I begin with a public information announcement….If you are following the debate about the Health and Social Care Bill then you really must come to AMRC’s workshop on 29th March to discuss its impact on research and what’s to be done about it.
If it is anything like the All-Party Parliamentary Group on Medical Research dinner on 29th March then it will be well worth your while attending. Emma Greenwood from Cancer Research UK has done a quick write-up on the dinner and the ‘official’ record will follow in due course.
Yesterday I wrote about the HEFCE announcement on the weighting for ‘impact’ in the Research Excellence Framework (REF). I was pleased today when one of my sharp-eyed team (of which I have several hundred here as you know) noticed this workshop being run by the National Co-ordinating Centre for Public Engagement at the invitation of HEFCE.
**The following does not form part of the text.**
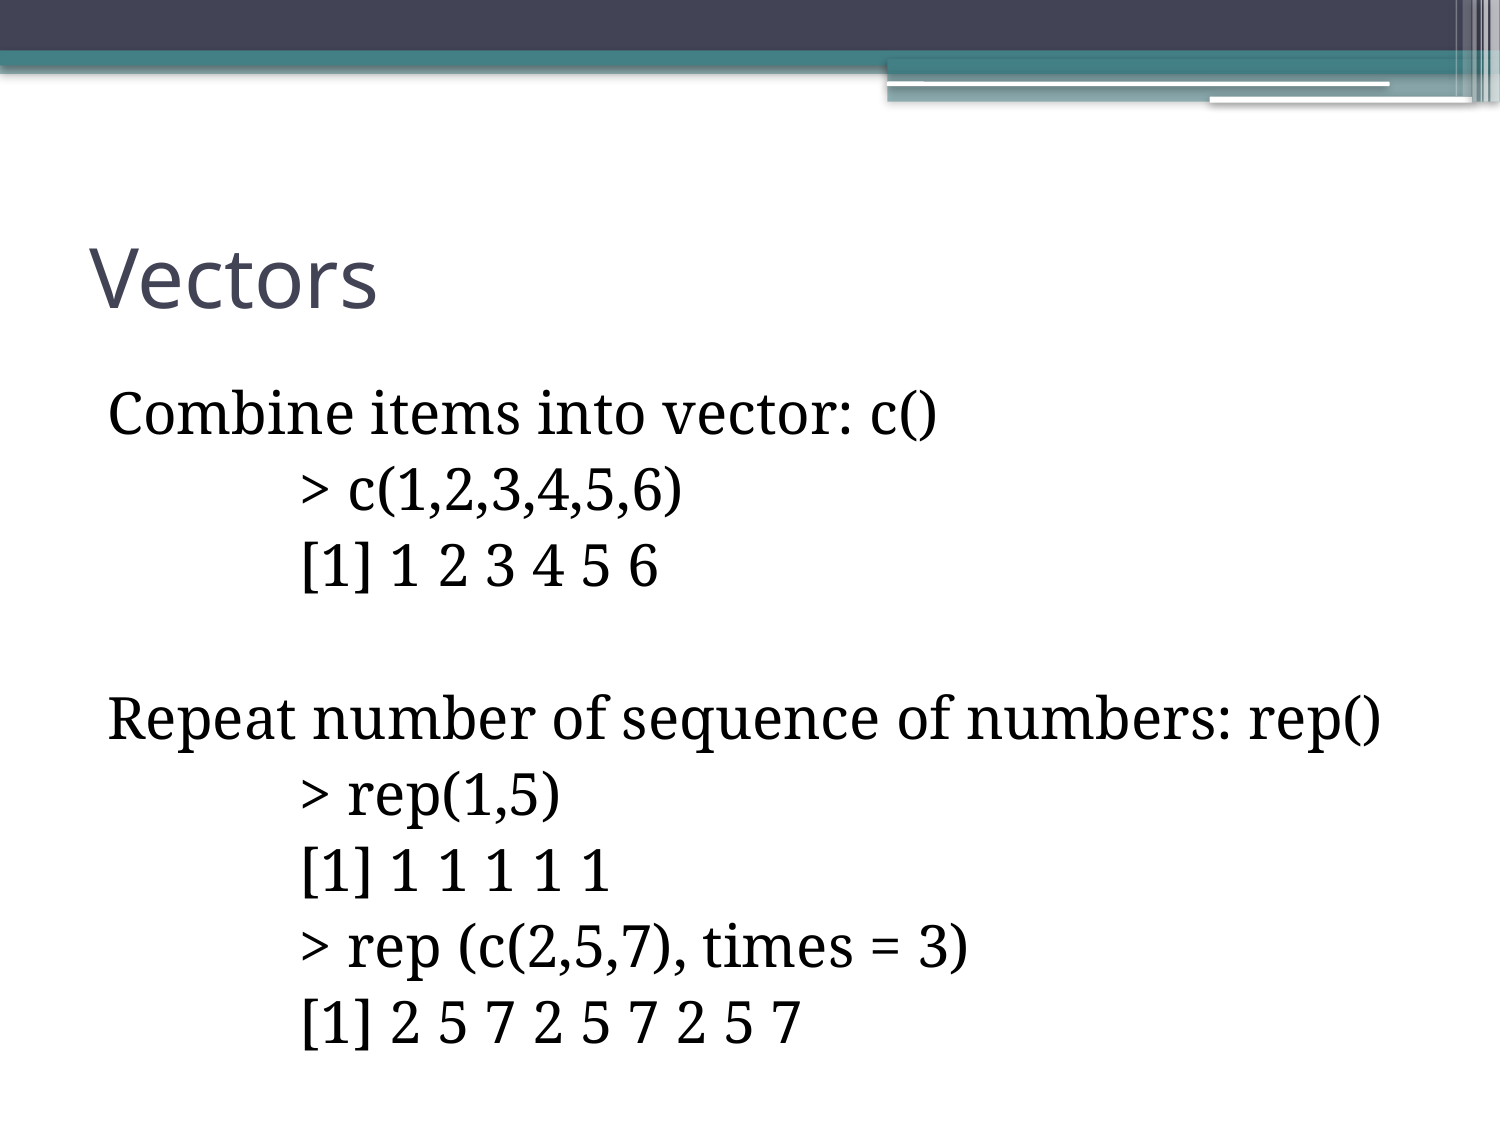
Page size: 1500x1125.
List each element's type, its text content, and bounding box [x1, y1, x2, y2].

list Combine items into vector: c() > c(1,2,3,4,5,6) [1] 1 2 3 4 5 6 Repeat number of sequence of numbers: rep() > rep(1,5) [1] 1 1 1 1 1 > rep (c(2,5,7), times = 3) [1] 2 5 7 2 5 7 2 5 7 [75, 368, 1425, 1079]
title Vectors [75, 187, 1425, 363]
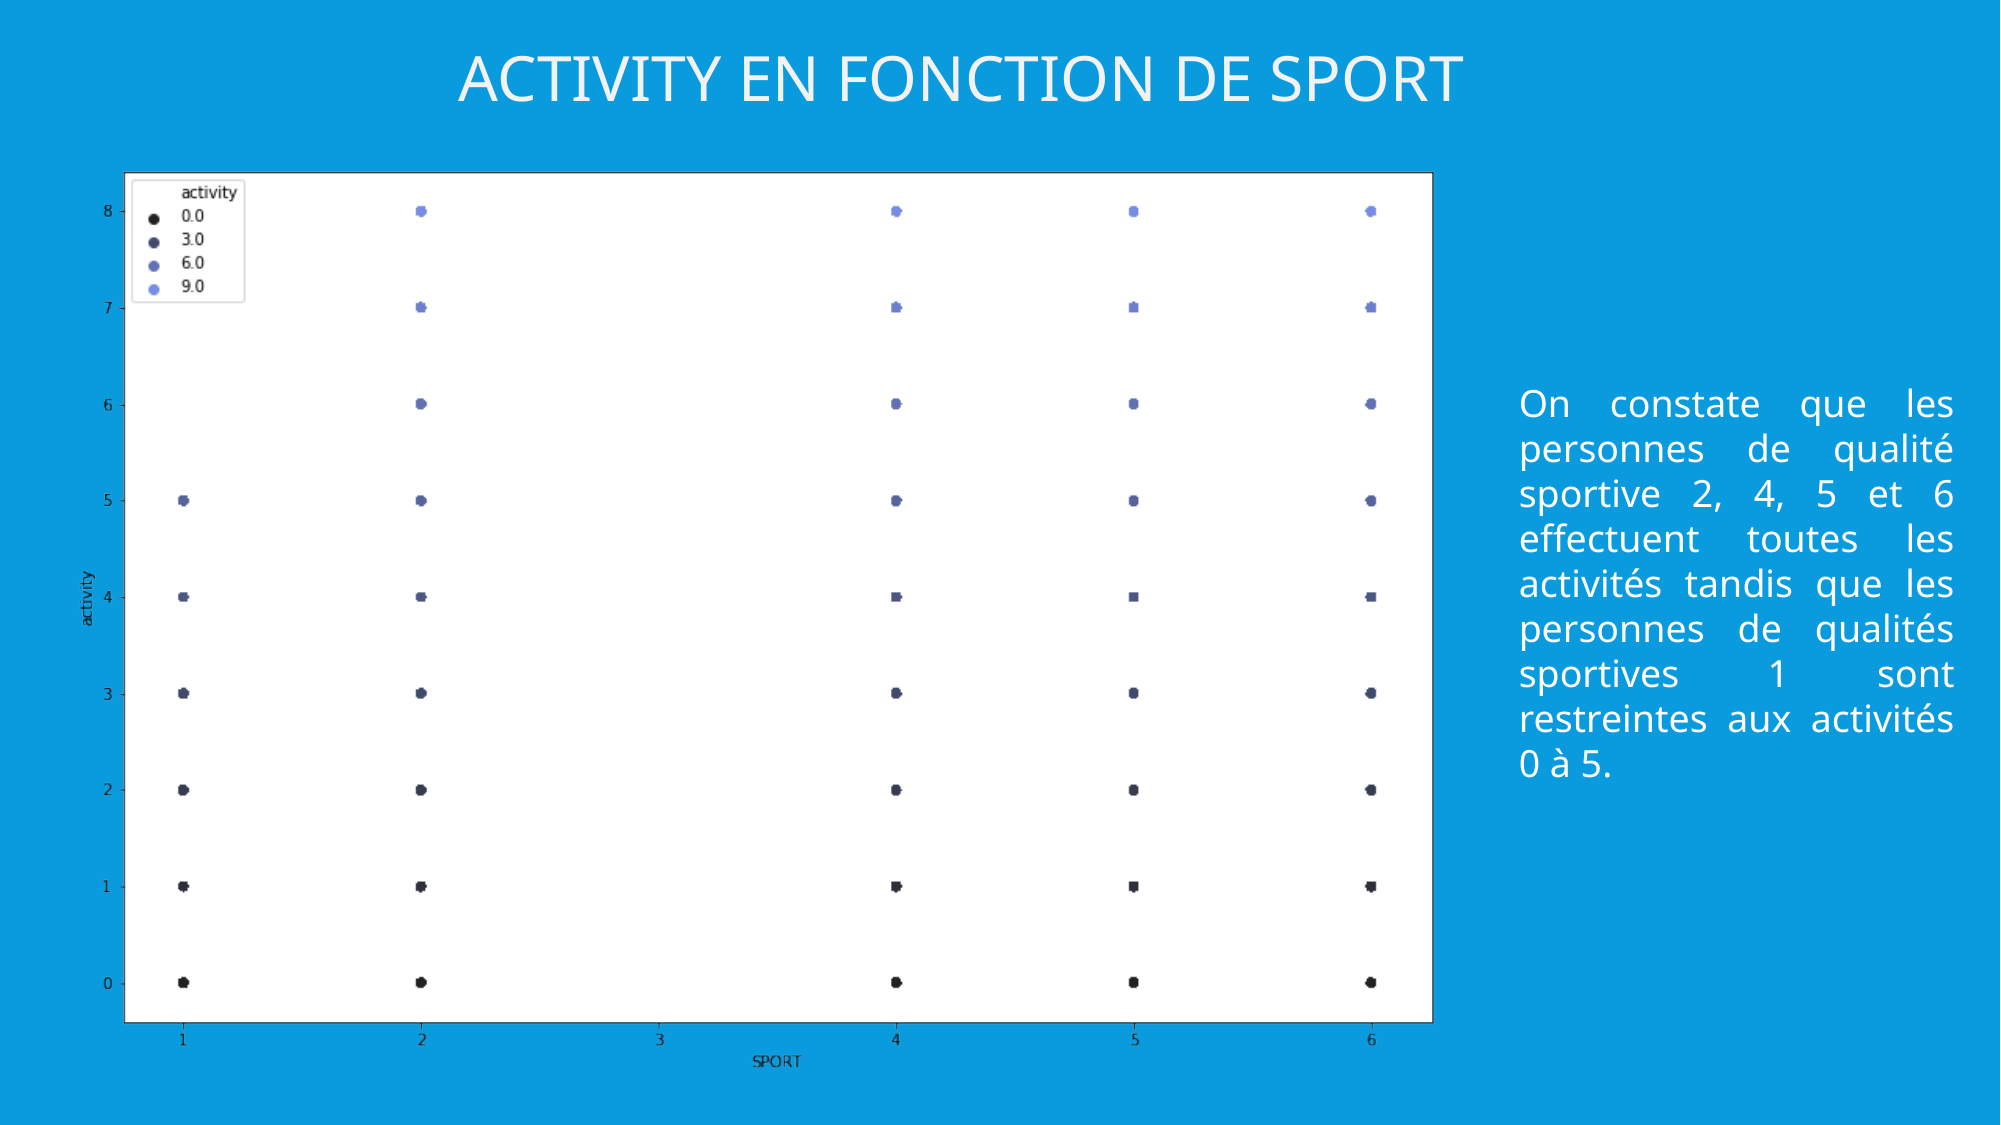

It’s aim is to inform the the eventual guidance to universities on this part of the REF. If a side-product of REF is the development of public engagement into a more robust discipline it will be a good thing.
I see the Russell Group put out a statement yesterday saying 20% was still too much but The Guardian’s article probably gives the best overview of where the sentiments are across the research sector. As I say, personally, I think HEFCE has fallen in about the right place for this first go and I am sure we will learn a considerable amount from it.
And lastly, since I am still loosely on the subject of public engagement I wanted to highly commend an excellent report by NCVO which is out today. Entitled Participation: trends, facts and figures it gives an absorbing and detailed insight into public participation in civic society in the UK. Science is not mentioned but it will give those that believe the British have ‘switched-off’ something to think about.